# READING TEXT
┄┄┄┄┄┄┄┄┄┄
We use the `_predict` endpoint and the registered model to create embeddings for a textual input. Embeddings are numerical representation of text that machines can work with. These embeddings are the actual things we store when we do neural search. Another word for embedding is vector.
We also create embeddings for the query and then the search engine is able to calculate the distance between the indexed vector and the query vector to see how similar they are.

For now we'll only look at how these embeddings look like for an example string `today is sunny`.

Feel free to expand the returned data by hitting the + symbol in the response.
You will notice that the returned data has 384 items - the exact number of dimensions the model has. The second time we encounter this number!

In [8]:
url = f"http://localhost:9200/_plugins/_ml/_predict/text_embedding/{model_id}"

payload = {
  "text_docs":[ "today is sunny"],
  "return_number": True,
  "target_response": ["sentence_embedding"]
}


response = requests.request("POST", url, headers=headers, data=json.dumps(payload))
mr.JSON(response.json(), level=5)

## Create an Ingest pipeline
Here we are creating an embedding using our model on the title field called `title_embedding` that we can refer to later. During index time the content of the field `title` is used and embeddings are generated by the registered model.

The generated embeddings will be stored in the field `title_embedding`.


Learn more at https://opensearch.org/docs/latest/ingest-pipelines/processors/text-embedding/.

In [9]:
url = "http://localhost:9200/_ingest/pipeline/nlp-ingest-pipeline"

payload = {
  "description": "A text embedding pipeline",
  "processors": [
    {
      "text_embedding": {
        "model_id": model_id,
        "field_map": {
          "title": "title_embedding"
        }
      }
    }
  ]
}


response = requests.request("PUT", url, headers=headers, data=json.dumps(payload))
mr.JSON(response.json(), level=4)


## Specify our weighting for keyword and neural in Hybrid

Hybrid search with OpenSearch is linearly combining keyword search (e.g. match queries) with neural search (transforming queries to vector embeddings by using machine learning models). This combination is configured in a search pipeline. It defines the post processing of the result sets for keyword and neural search by normalizing the scores of each and then combining them with one of currently three available techniques (arithmetic, harmonic, geometric).
┄┄┄┄┄┄┄┄┄┄
# MATERIAL SUPPLIED
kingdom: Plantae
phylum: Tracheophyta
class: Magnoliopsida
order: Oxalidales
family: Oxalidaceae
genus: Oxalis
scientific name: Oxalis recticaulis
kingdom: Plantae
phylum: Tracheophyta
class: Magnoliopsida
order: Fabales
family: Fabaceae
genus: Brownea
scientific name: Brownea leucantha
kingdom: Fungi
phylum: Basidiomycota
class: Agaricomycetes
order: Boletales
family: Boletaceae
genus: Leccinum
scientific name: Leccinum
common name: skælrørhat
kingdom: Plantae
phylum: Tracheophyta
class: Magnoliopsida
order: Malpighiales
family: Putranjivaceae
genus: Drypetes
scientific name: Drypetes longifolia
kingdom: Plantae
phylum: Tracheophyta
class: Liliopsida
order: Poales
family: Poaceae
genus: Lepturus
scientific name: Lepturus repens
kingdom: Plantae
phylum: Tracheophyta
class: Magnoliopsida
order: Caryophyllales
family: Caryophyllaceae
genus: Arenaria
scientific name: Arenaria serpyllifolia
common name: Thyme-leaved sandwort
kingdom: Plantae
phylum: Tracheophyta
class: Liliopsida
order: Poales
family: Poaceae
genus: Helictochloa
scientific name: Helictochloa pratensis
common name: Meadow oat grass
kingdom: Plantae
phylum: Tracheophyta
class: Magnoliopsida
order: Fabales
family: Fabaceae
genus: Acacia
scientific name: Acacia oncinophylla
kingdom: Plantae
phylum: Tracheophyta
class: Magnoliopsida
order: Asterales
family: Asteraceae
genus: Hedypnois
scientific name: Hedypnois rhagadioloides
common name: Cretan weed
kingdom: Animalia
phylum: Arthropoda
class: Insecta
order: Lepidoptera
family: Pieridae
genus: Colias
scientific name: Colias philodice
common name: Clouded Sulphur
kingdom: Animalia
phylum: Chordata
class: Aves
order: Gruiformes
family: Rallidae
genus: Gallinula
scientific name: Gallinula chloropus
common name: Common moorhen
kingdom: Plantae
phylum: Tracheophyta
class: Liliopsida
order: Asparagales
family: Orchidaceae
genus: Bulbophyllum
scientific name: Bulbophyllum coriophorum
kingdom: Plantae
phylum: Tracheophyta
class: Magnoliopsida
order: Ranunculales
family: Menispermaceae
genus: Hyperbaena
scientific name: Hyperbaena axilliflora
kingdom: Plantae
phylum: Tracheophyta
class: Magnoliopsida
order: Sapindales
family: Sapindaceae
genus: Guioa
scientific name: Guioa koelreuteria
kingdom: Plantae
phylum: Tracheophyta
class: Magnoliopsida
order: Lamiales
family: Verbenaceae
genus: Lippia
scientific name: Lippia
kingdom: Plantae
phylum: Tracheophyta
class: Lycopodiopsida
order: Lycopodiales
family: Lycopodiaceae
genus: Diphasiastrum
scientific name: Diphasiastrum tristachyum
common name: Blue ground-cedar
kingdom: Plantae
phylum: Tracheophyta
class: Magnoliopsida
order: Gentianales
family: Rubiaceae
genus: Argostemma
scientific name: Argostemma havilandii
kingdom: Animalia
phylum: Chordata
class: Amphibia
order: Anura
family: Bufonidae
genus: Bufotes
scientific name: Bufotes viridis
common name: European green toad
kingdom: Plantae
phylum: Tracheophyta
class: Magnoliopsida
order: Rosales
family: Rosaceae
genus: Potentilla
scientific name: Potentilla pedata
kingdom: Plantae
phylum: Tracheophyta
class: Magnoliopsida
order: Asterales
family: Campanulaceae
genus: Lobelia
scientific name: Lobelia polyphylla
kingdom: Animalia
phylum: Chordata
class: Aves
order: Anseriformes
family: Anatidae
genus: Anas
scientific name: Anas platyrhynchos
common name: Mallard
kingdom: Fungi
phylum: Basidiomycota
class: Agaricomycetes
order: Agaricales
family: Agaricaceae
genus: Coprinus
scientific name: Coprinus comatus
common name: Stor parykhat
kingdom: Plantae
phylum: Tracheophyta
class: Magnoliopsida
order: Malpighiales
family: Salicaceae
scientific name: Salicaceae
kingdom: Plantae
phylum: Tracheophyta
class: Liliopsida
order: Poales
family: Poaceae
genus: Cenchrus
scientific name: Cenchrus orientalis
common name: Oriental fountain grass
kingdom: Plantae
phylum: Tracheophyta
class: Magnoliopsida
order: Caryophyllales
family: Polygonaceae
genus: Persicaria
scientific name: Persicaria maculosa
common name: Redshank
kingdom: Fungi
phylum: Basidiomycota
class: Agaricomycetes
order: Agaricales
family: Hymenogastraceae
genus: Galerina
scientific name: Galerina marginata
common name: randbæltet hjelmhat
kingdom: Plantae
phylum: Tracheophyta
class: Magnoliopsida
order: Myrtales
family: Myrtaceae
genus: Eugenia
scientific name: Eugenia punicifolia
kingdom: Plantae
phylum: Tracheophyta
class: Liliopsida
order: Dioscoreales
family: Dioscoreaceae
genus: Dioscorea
┄┄┄┄┄┄┄┄┄┄
# WRITTEN PROBLEM A
In the neural search text, how many items does the returned data for the string `today is sunny` contain?
# WRITTEN PROBLEM B
Reproduce the records verbatim, starting with their first line and continuing up to and including the line containing "genus: Brownea".

# SOLUTION A
It contains 384 items, the exact number of dimensions the model has.

# SOLUTION B
kingdom: Plantae
phylum: Tracheophyta
class: Magnoliopsida
order: Oxalidales
family: Oxalidaceae
genus: Oxalis
scientific name: Oxalis recticaulis
kingdom: Plantae
phylum: Tracheophyta
class: Magnoliopsida
order: Fabales
family: Fabaceae
genus: Brownea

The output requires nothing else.